To quickly review the information I'm talking about:

Whether you're drawing from a live model or a photograph, don't just copy the shapes and tones you see. That isn't learning anything - it's only copying and often results in drawings with little or no sense of 3 dimensional solidity. Instead, create in your drawing a virtual model of the figure you see. Build it from boxes and cylinders, but even the cylinders need to have some sense of form - so they're slightly squashed cylinders. That's the form of arms and legs anyway - they're not purely cylindrical. So you're visualizing something like a little artist's mannikin made from soap that's been wetted and rubbed down a while, until the corners are nicely rounded and the planes themselves are curved the same way the planes of the body itself are curved. Each plane is either facing toward the light or away from it, to varying degrees, and this determines how light in value the entire plane is. Sometimes there's a lot of visual confusion (on the model or photograph) that makes it hard to see which planes need to be light or dark - and often the lighting is itself confusing, so a good artist doesn't rely on exactly what he sees but instead draws his virtual model of the figure, adjusted to resemble the person he's drawing, and with virtual light thrown onto it so that the planes all show clearly which way they're facing in relation to the light source. This is the way the great masters learned to draw - it results in a very clearly readable drawing that leaves no doubt as to which way each portion of the body is facing or how it's shaped or exactly how the light is hitting it.

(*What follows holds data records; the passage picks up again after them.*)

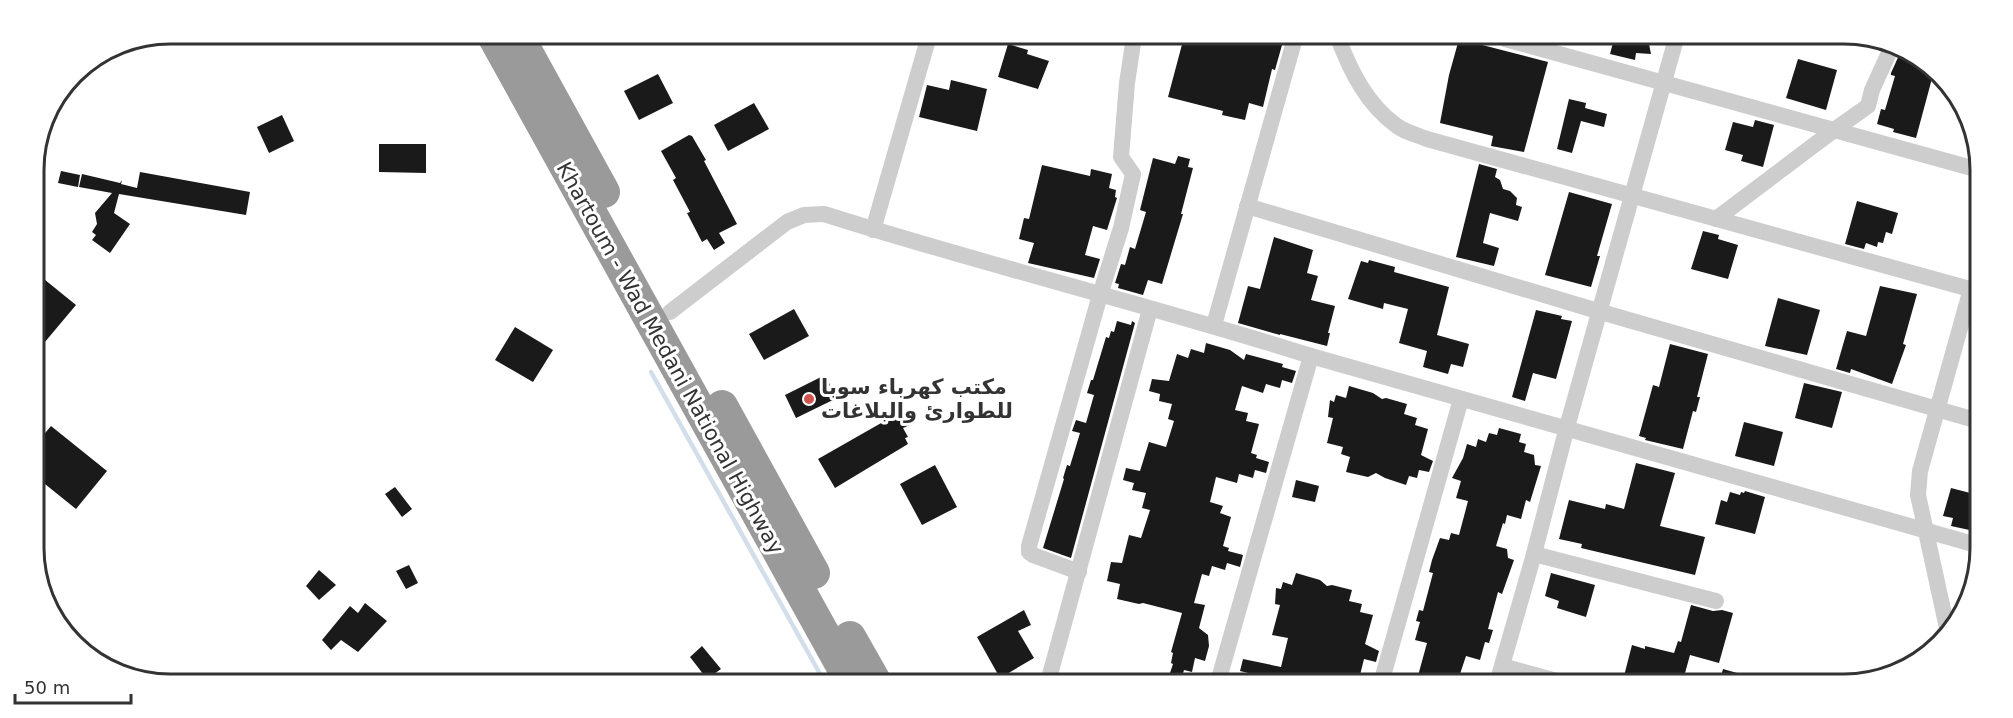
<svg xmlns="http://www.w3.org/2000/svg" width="2013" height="718" font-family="'DejaVu Sans',Cairo,sans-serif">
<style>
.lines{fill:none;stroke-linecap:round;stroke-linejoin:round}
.stream{stroke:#d2deea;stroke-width:4.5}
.building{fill:#1a1a1a}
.street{stroke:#cdcdcd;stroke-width:16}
.highway{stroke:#9a9a9a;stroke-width:32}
.poi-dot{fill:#d1554e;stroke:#fff;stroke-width:2}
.labels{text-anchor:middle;stroke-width:6;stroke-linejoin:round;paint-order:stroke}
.street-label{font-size:21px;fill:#333;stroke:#fff}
.poi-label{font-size:21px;font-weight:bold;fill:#333;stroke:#fff;text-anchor:start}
.rim{fill:none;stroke:#333;stroke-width:3}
</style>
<rect width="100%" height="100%" fill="#fff"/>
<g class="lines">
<path class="stream" d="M651,372L824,681"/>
</g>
<g class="building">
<path d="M1184,37L1252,38L1282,45L1275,70L1272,69L1263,107L1249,103L1245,120L1222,115L1223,111L1168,97Z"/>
<path d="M1459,39L1548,62L1524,152L1491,146L1493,136L1440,123L1449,75Z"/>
<path d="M1614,39H1648L1651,54L1636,53L1635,60L1610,54Z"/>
<path d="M1008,44L1028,50L1027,54L1049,61L1038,89L998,77Z"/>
<path d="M1900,53L1909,55L1934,71L1916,138L1893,132L1894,129L1877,124L1881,109L1885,110L1895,76L1891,75V73Z"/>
<path d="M1798,59L1837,70L1826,110L1786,98Z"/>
<path d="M658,74L673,103L639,120L624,91Z"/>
<path d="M951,80L987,89L977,131L919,117L927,85L949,90Z"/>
<path d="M1569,99L1586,103L1585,108L1607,114L1604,127L1581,121L1572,153L1557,149Z"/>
<path d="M754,103L769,129L728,151L714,125Z"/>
<path d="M282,115L294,141L269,153L257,127Z"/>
<path d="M1755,120L1774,125L1763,167L1741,161L1743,155L1725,150L1733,122L1753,127Z"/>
<path d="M689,135L692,136L706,160L704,161L737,224L719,233L725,243L714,250L707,239L702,242L687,213L690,212L673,180L676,178L661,151Z"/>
<path d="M379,144H426V173L379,172Z"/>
<path d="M1178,156L1190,159L1188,167L1193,168L1181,214H1183L1162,284L1148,280L1143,295L1118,288L1119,284L1115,283L1121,264L1125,265L1130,247L1135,249L1146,212L1140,210L1153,158L1175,164Z"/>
<path d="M1479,164L1497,169L1495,177L1500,180L1503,189L1510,191L1517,198L1516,205L1522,207L1518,221L1490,213L1483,243L1499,248L1494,266L1456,257Z"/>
<path d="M1042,165L1090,176L1091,169L1112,174L1109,188L1116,190L1115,197L1117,198L1107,230L1093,226L1085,255L1100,259L1094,278L1028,263L1034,243L1019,239L1024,218L1029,219Z"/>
<path d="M61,171L80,175L78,187L58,183Z"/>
<path d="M140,172L250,192L246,215L119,194L114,213L130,224L110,253L92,240L96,235L92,232L97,224L95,213L112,193L79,187L82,174L120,183L122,180L121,184L137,188Z"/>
<path d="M1569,192L1612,204L1597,256H1600L1591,287L1545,275Z"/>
<path d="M1857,201L1898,213L1892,234L1886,232L1883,243L1878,242L1877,247L1866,243L1864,249L1845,244Z"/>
<path d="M1703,231L1719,235L1718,239L1738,245L1728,279L1691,269Z"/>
<path d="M1274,237L1313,250L1307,273L1318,276L1311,300L1335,306L1328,333H1330L1327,346L1280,334V335L1238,323L1248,286L1260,289Z"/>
<path d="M1369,260L1395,267L1394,272L1449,287L1437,335L1469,344L1463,367L1451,364L1448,374L1423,367L1427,351L1399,343L1408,309L1384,303L1383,309L1348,299L1361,261L1368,263Z"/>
<path d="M34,271L76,305L34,355Z"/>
<path d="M1880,286L1917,294L1903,344L1906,345L1892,384L1851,369L1850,373L1836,369L1847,331L1866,336Z"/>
<path d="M1778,298L1820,310L1807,355L1765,346Z"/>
<path d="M794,309L809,336L764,360L749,334Z"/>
<path d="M1536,310L1562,316L1561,319L1572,321L1556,379L1533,373L1525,401L1512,397Z"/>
<path d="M1117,321L1131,325L1132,321L1135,323L1071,558L1043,548L1064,479L1063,478L1067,465L1070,466L1080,433L1072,431L1076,420L1086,423L1094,395L1087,393L1091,380H1093L1106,337L1109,338L1111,331L1114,332Z"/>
<path d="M515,327L553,350L533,382L495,360Z"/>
<path d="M1206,343L1230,350L1244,360L1246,354L1283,364L1282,367L1296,371L1292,383L1282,380L1280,388L1266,384L1263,393L1242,386L1235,410L1248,413L1246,421L1259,424L1251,453L1257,455L1256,458L1269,462L1266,473L1255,470L1253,478L1239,474L1237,483L1216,477L1210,502L1223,506L1220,513L1231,517L1223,546L1229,548L1228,551L1243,555L1240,567L1227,563L1225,570L1212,566L1209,576L1202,574L1194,603L1205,605L1199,628L1208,635L1209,646L1205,661L1195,658L1192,672L1184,670L1181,680L1169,676L1173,664L1171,663L1173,653L1171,652L1182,613L1143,603L1139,604L1117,599L1120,584L1107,581L1111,562L1122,563L1129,535L1141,538L1150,510L1142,508L1146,493L1132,490L1134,483L1123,480L1126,468L1140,471L1149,442L1166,447L1174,421L1168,419L1172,404L1159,401L1160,394L1149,391L1152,379L1169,381L1177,354L1188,358L1191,349L1204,353Z"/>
<path d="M1670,344L1708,354L1697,397H1700L1696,412L1693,411L1683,449L1645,440L1646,438L1639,436L1653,385L1659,387Z"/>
<path d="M825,375L837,398L796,418L785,395Z"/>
<path d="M1804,383L1842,392L1832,428L1795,418Z"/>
<path d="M1349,386L1373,393L1382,399L1386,398L1407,404L1404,414L1417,418L1415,425L1428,429L1421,455L1433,461L1429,472L1419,470L1417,478L1409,476L1406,485L1385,478L1376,473L1368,477L1346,472L1350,457L1341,454L1343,447L1327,443L1333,418L1328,417L1330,400L1334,402L1336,395L1346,398Z"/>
<path d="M904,410L912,424L903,428L908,437L905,438L908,444L835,488L818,459Z"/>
<path d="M1744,422L1783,432L1774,466L1735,456Z"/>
<path d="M51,426L107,471L76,509L35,476V445Z"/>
<path d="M1499,428L1521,434L1519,442L1526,444L1524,452L1534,455L1535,465L1541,466L1530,502L1526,500L1521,519L1507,515L1505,524L1503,523L1496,546L1507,549L1508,558L1514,560L1502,594L1498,592L1488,629L1493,630L1489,643L1485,642L1480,660L1466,656L1457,683H1416L1427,643L1415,640L1420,622L1416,621L1419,610L1423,611L1433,573L1429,572L1432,560L1440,538L1449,540L1451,533L1459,535L1468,501L1456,498L1461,481L1452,478L1463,458L1467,444L1476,447L1478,439L1486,442L1489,433L1497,435Z"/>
<path d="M1636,463L1675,473L1660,526L1705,537L1695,575L1581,548L1582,544L1559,539L1569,500L1605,509L1606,504L1624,509Z"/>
<path d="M935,465L957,507L922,525L900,484Z"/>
<path d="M1296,480L1319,486L1315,502L1292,497Z"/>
<path d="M395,487L412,509L402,517L385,494Z"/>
<path d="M1951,488L1974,494V531L1951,526L1953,518L1943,516Z"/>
<path d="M1745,491L1765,497L1755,534L1715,524L1721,500L1727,502L1730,492L1740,495L1741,492L1744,493Z"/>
<path d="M409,565L418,583L406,589L396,571Z"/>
<path d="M319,570L336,585L319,600L306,586Z"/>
<path d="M1296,573L1320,580L1327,586L1332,585L1352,590L1349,601L1362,604L1360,612L1373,615L1365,644L1379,651L1376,662L1364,659L1358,683L1254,682L1256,675L1240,671L1243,659L1281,667L1288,638L1272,635L1280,605L1275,604L1276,588L1281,589L1283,582L1292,585Z"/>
<path d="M1551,573L1595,585L1586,617L1557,608L1559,601L1545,596Z"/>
<path d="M365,603L387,621L358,652L341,640L331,650L322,640L350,606L358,613Z"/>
<path d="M1691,605L1713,611L1722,610L1733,613L1719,663L1690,655L1682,684H1638L1639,682L1631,680V677L1624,676L1632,645L1645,649V646L1674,653L1678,641L1681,642Z"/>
<path d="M1024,610L1031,625L1018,631L1034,658L1000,678L977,637Z"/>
<path d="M702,646L721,669L707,679L690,657Z"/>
<path d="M1723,669L1765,681L1764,684H1719Z"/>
</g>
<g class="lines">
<g class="street">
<path d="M1338,38C1350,70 1367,105 1397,126C1405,132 1417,135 1427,139L1977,291"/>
<path d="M1505,39L1979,170"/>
<path d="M1247,206L1601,312L1975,420"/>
<path d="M1716,219L1834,130L1868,106L1872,90L1893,44"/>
<path d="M873,230L929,36"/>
<path d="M670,312L787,222L804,215L824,214C985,265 1150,305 1311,356L1973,544"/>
<path d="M1214,325L1295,38"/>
<path d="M1534,554L1716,601"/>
<path d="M1079,572L1033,555L1029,552V546L1100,295L1121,228L1133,174L1121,157L1127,83L1134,37"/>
<path d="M1947,628L1918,495L1920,471L1971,289"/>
<path d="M1502,666L1568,684"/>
<path d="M1048,682L1150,309"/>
<path d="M1218,682L1311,356"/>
<path d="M1381,683L1461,399"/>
<path d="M1497,683L1534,554L1567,427L1676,39"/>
</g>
<g class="highway">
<path d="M492,34L850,681"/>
<path d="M517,34L604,192"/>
<path d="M722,406L814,573"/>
<path d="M850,637L875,681"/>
</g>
</g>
<circle class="poi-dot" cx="809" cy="399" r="6"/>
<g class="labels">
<g class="street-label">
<text transform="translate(670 358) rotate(61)" y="7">Khartoum - Wad Medani National Highway</text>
</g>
<g class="poi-label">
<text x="821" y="394">مكتب كهرباء سوبا<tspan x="821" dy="24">للطوارئ والبلاغات</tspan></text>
</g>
</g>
<path d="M0 0H2013V718H0ZM170 44H1844A126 126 0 0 1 1970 170V548A126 126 0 0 1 1844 674H170A126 126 0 0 1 44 548V170A126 126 0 0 1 170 44Z" fill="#fff" fill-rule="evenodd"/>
<path class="rim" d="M170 44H1844A126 126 0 0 1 1970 170V548A126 126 0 0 1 1844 674H170A126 126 0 0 1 44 548V170A126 126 0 0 1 170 44Z"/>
<path d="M15 694v9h116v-9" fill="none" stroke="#333333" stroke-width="3"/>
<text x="24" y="694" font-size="18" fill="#333333" stroke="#ffffff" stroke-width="4.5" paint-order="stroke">50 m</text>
</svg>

Other than wanting to improve on the rendering of the value areas themselves, I also want to fix the contours of the drawing - get the shapes right. In other words, I want to improve the boxes themselves and the information they carry - the tilt and direction of each part of the figure. It's these 2 things that will benefit tremendously from these sketches. When I learn to draw the figure properly in terms of limited values (only used the lower 4 off the palette and even lightened up the darkest dark considerably) and to pay close attention to the shapes of each part of the figure and which direction they're facing, then I'll have the basics of figure drawing down pat. This is the most important thing you can possibly improve on in your art - everything else is very secondary. Also, when I can do this right, I should be able to do speed paintings.